• Activity: Your answer is a copy of every line in the records where "give" appears.

• Stored data entries:
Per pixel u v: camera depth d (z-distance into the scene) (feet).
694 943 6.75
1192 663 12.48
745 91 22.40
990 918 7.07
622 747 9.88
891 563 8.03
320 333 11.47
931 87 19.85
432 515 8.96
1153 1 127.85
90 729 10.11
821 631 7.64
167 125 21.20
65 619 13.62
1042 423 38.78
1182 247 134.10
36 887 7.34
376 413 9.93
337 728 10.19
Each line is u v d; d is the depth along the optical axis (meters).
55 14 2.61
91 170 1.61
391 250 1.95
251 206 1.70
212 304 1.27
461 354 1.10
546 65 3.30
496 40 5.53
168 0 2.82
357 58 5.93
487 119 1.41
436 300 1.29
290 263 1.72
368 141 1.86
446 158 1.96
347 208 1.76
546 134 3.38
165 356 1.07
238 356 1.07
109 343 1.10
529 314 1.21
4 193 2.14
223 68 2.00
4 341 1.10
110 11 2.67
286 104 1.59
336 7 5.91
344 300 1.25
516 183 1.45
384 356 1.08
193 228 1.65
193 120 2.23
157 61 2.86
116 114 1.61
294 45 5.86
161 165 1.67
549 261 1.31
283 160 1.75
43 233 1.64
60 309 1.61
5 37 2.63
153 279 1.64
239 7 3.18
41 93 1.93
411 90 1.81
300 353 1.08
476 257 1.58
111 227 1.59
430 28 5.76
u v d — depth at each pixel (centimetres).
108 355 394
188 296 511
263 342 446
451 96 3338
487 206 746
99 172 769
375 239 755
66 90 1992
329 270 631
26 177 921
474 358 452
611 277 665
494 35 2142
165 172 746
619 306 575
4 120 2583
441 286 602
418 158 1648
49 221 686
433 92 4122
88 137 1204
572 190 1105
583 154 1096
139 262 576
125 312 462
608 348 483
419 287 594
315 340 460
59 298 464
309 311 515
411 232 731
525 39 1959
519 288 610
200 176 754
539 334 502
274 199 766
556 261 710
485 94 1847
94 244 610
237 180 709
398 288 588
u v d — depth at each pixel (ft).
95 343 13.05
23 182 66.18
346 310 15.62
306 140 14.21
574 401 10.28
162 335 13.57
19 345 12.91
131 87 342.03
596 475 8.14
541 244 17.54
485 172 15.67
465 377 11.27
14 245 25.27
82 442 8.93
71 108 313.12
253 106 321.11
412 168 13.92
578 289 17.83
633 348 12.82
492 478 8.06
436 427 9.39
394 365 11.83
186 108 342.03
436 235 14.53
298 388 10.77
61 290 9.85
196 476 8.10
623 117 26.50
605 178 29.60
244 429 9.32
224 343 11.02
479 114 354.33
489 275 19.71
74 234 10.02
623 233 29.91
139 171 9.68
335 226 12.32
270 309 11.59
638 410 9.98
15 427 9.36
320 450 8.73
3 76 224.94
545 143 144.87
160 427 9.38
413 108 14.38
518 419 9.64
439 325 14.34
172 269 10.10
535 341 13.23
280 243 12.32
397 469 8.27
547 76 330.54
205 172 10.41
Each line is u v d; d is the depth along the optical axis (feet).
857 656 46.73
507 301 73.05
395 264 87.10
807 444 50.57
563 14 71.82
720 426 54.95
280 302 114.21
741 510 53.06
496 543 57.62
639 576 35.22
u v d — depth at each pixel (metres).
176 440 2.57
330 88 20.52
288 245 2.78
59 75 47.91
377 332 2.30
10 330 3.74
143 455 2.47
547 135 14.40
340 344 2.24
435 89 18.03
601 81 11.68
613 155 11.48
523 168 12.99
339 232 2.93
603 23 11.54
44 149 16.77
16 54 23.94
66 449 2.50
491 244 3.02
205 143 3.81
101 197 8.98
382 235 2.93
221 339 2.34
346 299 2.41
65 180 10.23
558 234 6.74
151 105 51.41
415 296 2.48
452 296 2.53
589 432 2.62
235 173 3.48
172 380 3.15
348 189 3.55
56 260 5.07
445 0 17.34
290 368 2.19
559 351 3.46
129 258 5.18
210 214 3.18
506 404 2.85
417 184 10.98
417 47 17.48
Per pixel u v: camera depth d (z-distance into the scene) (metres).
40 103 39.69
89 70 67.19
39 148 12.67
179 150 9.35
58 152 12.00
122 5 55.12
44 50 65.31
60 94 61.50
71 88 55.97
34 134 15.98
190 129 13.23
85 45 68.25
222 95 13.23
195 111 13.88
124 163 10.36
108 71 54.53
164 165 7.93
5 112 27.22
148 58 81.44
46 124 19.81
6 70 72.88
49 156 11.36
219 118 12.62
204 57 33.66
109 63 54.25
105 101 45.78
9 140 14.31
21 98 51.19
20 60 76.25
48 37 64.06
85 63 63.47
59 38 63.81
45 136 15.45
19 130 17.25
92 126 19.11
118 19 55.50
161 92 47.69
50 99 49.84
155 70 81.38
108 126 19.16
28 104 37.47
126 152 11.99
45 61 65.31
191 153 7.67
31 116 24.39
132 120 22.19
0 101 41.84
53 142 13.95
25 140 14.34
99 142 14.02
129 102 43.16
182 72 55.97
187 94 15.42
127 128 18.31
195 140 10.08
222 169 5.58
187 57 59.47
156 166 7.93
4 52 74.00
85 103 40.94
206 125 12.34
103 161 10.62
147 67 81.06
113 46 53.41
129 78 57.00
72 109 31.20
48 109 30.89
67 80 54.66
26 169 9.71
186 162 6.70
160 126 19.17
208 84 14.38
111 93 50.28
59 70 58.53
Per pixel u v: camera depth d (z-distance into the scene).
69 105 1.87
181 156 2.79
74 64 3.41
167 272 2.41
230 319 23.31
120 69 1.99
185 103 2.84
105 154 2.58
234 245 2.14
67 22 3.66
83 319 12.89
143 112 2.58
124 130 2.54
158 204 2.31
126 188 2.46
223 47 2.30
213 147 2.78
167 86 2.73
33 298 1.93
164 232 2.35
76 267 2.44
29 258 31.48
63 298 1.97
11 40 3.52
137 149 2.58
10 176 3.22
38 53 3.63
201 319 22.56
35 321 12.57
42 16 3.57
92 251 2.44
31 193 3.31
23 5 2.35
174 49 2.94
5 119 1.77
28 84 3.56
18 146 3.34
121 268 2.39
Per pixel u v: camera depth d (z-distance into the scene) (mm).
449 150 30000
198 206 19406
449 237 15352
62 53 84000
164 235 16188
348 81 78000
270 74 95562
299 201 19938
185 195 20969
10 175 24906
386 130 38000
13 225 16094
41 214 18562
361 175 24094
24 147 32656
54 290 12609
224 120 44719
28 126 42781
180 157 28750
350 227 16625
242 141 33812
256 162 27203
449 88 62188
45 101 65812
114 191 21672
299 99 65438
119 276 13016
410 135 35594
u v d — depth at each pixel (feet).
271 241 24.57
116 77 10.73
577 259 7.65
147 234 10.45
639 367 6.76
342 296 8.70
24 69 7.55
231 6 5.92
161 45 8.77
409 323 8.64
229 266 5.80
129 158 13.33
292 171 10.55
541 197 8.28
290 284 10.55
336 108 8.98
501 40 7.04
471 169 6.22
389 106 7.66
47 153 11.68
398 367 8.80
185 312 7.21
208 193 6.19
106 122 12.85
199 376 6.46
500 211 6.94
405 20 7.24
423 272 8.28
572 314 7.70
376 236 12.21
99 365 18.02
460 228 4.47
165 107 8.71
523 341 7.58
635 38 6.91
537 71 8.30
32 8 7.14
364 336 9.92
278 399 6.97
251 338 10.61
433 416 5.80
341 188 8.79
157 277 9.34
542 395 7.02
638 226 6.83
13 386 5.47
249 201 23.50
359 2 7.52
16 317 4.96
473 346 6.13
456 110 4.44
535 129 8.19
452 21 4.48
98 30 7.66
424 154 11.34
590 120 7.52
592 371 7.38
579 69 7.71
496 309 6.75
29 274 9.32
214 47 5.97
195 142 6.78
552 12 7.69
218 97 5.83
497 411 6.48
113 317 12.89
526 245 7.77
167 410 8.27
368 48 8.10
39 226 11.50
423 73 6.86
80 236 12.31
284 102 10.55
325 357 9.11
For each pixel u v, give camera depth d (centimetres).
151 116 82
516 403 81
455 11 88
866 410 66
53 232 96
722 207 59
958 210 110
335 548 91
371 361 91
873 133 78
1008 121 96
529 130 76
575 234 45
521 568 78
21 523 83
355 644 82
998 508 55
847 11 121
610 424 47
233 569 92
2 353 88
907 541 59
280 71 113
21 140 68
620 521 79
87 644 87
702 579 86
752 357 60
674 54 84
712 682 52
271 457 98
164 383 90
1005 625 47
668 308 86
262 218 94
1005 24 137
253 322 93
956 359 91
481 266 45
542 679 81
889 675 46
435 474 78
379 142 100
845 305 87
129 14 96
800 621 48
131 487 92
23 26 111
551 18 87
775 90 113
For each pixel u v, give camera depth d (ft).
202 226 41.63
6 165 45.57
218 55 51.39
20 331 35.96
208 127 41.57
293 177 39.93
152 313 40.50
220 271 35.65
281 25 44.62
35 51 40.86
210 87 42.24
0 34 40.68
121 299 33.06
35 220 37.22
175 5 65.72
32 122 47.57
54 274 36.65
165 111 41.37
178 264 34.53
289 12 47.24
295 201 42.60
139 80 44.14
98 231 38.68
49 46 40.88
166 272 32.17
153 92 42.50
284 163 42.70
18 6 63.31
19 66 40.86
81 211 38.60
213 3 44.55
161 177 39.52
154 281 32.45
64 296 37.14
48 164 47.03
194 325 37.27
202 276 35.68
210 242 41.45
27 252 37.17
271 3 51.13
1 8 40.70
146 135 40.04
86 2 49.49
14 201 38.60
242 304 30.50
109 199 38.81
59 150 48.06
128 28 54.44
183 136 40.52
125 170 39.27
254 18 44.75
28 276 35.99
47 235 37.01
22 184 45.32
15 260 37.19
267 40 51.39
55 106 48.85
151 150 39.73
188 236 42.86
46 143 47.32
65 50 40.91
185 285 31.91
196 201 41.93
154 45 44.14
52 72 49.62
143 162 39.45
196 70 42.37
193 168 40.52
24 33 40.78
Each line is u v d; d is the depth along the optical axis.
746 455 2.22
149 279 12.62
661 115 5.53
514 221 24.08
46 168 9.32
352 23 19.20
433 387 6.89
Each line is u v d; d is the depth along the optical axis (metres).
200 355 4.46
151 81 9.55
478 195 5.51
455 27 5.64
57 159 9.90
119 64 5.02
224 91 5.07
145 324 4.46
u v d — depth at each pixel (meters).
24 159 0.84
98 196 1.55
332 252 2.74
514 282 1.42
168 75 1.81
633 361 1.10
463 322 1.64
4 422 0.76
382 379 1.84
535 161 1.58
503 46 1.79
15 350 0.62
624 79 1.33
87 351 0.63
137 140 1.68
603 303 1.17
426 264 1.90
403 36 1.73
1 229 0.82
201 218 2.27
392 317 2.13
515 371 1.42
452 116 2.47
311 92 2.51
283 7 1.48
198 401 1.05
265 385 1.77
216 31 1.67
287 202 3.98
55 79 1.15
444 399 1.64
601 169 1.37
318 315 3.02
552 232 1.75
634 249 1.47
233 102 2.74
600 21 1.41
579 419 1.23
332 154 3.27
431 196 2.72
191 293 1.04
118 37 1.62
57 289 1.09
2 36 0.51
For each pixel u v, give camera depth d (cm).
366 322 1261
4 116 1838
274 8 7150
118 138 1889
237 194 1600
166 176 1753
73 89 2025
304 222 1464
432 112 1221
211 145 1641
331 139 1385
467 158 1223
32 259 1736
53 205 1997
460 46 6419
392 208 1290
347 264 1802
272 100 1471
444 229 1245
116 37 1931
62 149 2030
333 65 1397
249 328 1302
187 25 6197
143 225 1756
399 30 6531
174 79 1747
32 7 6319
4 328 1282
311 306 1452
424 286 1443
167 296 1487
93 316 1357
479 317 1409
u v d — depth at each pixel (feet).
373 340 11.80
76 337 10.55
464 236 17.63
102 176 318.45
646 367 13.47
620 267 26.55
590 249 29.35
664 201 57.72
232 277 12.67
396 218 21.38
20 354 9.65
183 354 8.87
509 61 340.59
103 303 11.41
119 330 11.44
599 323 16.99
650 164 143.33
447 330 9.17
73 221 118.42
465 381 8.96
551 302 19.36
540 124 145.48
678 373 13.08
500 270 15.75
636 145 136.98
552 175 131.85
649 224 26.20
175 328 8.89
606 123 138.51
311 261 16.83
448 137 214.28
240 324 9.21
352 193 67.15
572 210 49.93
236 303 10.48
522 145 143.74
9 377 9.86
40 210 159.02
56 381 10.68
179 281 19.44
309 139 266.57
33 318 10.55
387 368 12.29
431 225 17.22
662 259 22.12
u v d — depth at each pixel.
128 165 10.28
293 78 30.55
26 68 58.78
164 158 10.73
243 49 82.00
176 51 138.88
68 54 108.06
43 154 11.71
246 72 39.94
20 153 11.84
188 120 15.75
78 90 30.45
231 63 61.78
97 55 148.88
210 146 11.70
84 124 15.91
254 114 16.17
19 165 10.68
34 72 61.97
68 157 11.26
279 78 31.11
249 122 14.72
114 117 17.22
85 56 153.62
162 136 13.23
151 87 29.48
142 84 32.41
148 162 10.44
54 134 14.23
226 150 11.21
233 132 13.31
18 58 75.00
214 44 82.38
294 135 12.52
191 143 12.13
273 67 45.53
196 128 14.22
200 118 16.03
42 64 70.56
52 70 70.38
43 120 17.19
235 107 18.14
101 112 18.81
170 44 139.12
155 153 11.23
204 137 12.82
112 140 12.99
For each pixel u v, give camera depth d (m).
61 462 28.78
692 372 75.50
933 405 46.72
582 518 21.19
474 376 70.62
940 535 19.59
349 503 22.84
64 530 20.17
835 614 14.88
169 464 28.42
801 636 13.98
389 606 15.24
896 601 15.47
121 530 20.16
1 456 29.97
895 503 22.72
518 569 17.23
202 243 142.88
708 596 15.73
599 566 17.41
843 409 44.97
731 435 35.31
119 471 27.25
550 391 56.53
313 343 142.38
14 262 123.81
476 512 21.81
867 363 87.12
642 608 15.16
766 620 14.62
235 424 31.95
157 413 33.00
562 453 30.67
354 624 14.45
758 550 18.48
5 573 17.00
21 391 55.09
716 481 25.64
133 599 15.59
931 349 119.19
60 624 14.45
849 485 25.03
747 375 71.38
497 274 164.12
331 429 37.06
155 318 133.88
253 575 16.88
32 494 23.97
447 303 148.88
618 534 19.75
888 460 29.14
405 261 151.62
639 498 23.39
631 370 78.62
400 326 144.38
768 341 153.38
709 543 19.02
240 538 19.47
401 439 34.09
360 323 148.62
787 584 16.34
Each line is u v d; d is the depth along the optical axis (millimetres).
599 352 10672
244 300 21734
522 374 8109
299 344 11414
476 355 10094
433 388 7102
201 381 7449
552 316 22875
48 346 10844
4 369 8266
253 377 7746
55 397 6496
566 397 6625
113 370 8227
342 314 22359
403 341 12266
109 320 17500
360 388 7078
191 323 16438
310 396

• Exercise answer:
For each pixel u v, give camera depth d (centimetres).
For each pixel u v, give camera depth d (ft).
For each pixel u v, give camera depth d (cm).
For each pixel u v, give camera depth d (m).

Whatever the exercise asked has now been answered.